Von Dr. Claus Koch
Auch wenn die Bindungsforschung davon ausgeht, dass sich eine „echte“ Bindung als wechselseitiger Prozess zwischen dem Säugling und seinen wichtigsten Bezugspersonen erst ab etwa dem sechsten Lebensmonat konstituiert, finden bereits vor der Geburt und besonders während der Schwangerschaft bindungsähnliche Prozesse zwischen dem Ungeborenen und seinen künftigen Eltern, besonders der Mutter, statt, die für die Bindungsgeschichte des Babys und Kleinkindes von großer Bedeutung sein können.
In fünf Blogbeiträgen stellen wir in den nächsten Wochen die wichtigsten Passagen eines Vortrages vor, den Claus Koch auf der 6. Fachtagung „Frühe Hilfen“ im September dieses Jahres in Hofheim am Taunus hielt.

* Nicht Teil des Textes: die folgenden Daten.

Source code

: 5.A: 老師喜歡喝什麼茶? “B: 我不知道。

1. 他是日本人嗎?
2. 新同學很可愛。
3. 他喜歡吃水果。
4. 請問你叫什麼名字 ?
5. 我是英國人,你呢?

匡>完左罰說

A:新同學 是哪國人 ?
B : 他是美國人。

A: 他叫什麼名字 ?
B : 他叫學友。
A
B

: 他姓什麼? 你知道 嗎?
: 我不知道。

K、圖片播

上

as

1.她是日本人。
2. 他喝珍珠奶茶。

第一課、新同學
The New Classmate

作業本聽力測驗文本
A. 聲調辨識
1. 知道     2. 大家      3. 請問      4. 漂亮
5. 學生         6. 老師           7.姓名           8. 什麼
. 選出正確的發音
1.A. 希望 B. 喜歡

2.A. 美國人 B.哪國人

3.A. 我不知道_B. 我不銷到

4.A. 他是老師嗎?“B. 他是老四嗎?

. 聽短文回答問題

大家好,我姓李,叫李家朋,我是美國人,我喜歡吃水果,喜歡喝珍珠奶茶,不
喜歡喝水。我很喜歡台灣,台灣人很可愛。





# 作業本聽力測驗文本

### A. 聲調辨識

Ängste und mit diesen verknüpfte Phantasien spielen für das werdende Kind – und dies gilt natürlich auch für die Zeit nach seiner Geburt – die vielleicht bedeutendste Rolle. Ängste können, wie wir wissen, eine positive Wirkung erzeugen. Wenn eine Mutter Angst um ihr werdendes Kind hat, zeugt dies von einer es annehmenden und mitfühlenden Haltung und Beziehung zu ihrem Kind. „Ich habe Angst um dich, weil ich dich jetzt schon so liebhabe.“ Eine solche Angst ist von der mütterlichen – im Übrigen auch väterlichen Liebe – zum Kind geprägt. Sie ist gut. Sie verhindert, dass ich meinem Kind aversive Reize, auch hinsichtlich von schädigenden Substanzen, zumute. Sie sorgt dafür, dass ich mich jetzt schon um das Kind kümmern will, dafür sorgen, dass es ihm jetzt und später einmal gut geht. Eine solche Form von „fürsorglicher Angst“ erzeugt auch keinen Stress oder nur dann, wenn sie im Gefühlsleben der Mutter zu sehr überhandnimmt und alle anderen Gefühle „überstimmt“.

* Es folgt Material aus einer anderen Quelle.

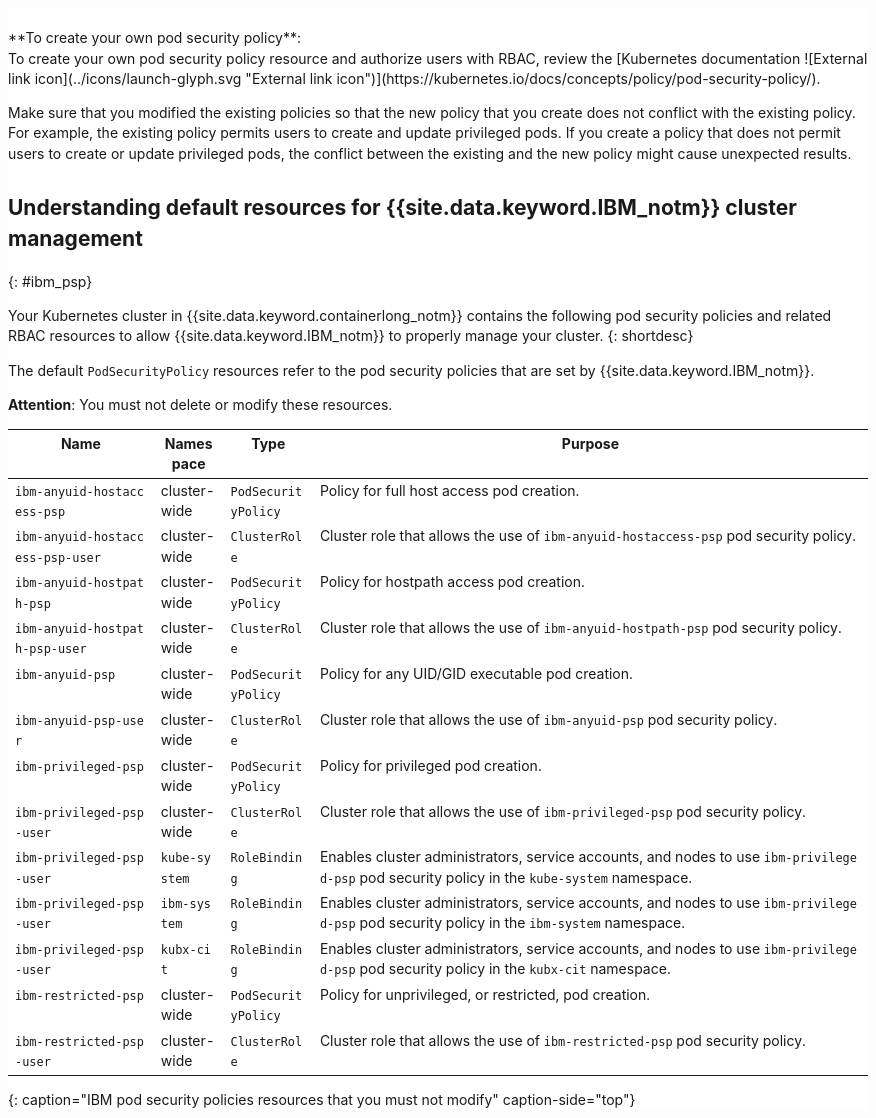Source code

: </br>
**To create your own pod security policy**:</br>
To create your own pod security policy resource and authorize users with RBAC, review the [Kubernetes documentation ![External link icon](../icons/launch-glyph.svg "External link icon")](https://kubernetes.io/docs/concepts/policy/pod-security-policy/).

Make sure that you modified the existing policies so that the new policy that you create does not conflict with the existing policy. For example, the existing policy permits users to create and update privileged pods. If you create a policy that does not permit users to create or update privileged pods, the conflict between the existing and the new policy might cause unexpected results.

## Understanding default resources for {{site.data.keyword.IBM_notm}} cluster management
{: #ibm_psp}

Your Kubernetes cluster in {{site.data.keyword.containerlong_notm}} contains the following
pod security policies and related RBAC resources to allow {{site.data.keyword.IBM_notm}} to properly manage your cluster.
{: shortdesc}

The default `PodSecurityPolicy` resources refer to the pod security policies that are set by {{site.data.keyword.IBM_notm}}.

**Attention**: You must not delete or modify these resources.

| Name | Namespace | Type | Purpose |
|---|---|---|---|
| `ibm-anyuid-hostaccess-psp` | cluster-wide | `PodSecurityPolicy` | Policy for full host access pod creation. |
| `ibm-anyuid-hostaccess-psp-user` | cluster-wide | `ClusterRole` | Cluster role that allows the use of `ibm-anyuid-hostaccess-psp` pod security policy. |
| `ibm-anyuid-hostpath-psp` | cluster-wide | `PodSecurityPolicy` | Policy for hostpath access pod creation. |
| `ibm-anyuid-hostpath-psp-user` | cluster-wide | `ClusterRole` | Cluster role that allows the use of `ibm-anyuid-hostpath-psp` pod security policy. |
| `ibm-anyuid-psp` | cluster-wide | `PodSecurityPolicy` | Policy for any UID/GID executable pod creation. |
| `ibm-anyuid-psp-user` | cluster-wide | `ClusterRole` | Cluster role that allows the use of `ibm-anyuid-psp` pod security policy. |
| `ibm-privileged-psp` | cluster-wide | `PodSecurityPolicy` | Policy for privileged pod creation. |
| `ibm-privileged-psp-user` | cluster-wide | `ClusterRole` | Cluster role that allows the use of `ibm-privileged-psp` pod security policy. |
| `ibm-privileged-psp-user` | `kube-system` | `RoleBinding` | Enables cluster administrators, service accounts, and nodes to use `ibm-privileged-psp` pod security policy in the `kube-system` namespace. |
| `ibm-privileged-psp-user` | `ibm-system` | `RoleBinding` | Enables cluster administrators, service accounts, and nodes to use `ibm-privileged-psp` pod security policy in the `ibm-system` namespace. |
| `ibm-privileged-psp-user` | `kubx-cit` | `RoleBinding` | Enables cluster administrators, service accounts, and nodes to use `ibm-privileged-psp` pod security policy in the `kubx-cit` namespace. |
| `ibm-restricted-psp` | cluster-wide | `PodSecurityPolicy` | Policy for unprivileged, or restricted, pod creation. |
| `ibm-restricted-psp-user` | cluster-wide | `ClusterRole` | Cluster role that allows the use of `ibm-restricted-psp` pod security policy. |
{: caption="IBM pod security policies resources that you must not modify" caption-side="top"}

Auf der anderen Seite gibt es Ängste, die nicht nur bei der Mutter, sondern über den hormonellen Austausch mit ihrem werdenden Kind auch beim Fötus Stress erzeugen können, besonders dann, wenn diese ihr Gefühlsleben dominieren. Für solche „fundamentalen Ängste“ können eine Reihe von Faktoren ausschlaggebend sein. Etwa die Angst, bei einem „ungeplanten Kind“ vom Kindsvater verlassen zu werden. Besondere Aufmerksamkeit verdienen weitverbreitete Ängste, dem ungeborenen Kind könne schon im Mutterleib etwas zustoßen, sodass es zu einer Fehlgeburt kommt. Oder das Kind könne nicht wie gewünscht „heil und gesund“ auf die Welt kommen. Die immer stärker verfeinerte pränatale Diagnostik, die durchaus auch von Fehlern behaftet sein kann, spielt dabei eine wesentliche Rolle. Natürlich ist sie als vorbeugendes und bereits pränatal Heilung ermöglichendes Mittel ein großer medizinischer Fortschritt. Auch um bei der Geburt auf alle Eventualitäten gefasst sein zu können und entsprechend medizinische Vorsorge zu treffen. Die Schattenseite ist aber auch, dass sie bei uns allen, vor allem aber den werdenden Müttern, die Vorstellung einer „perfekten Schwangerschaft und Geburt“ induzieren kann, die bei kleinsten Abweichungen von der „Norm“ Unsicherheit und eben auch Ängste hervorruft.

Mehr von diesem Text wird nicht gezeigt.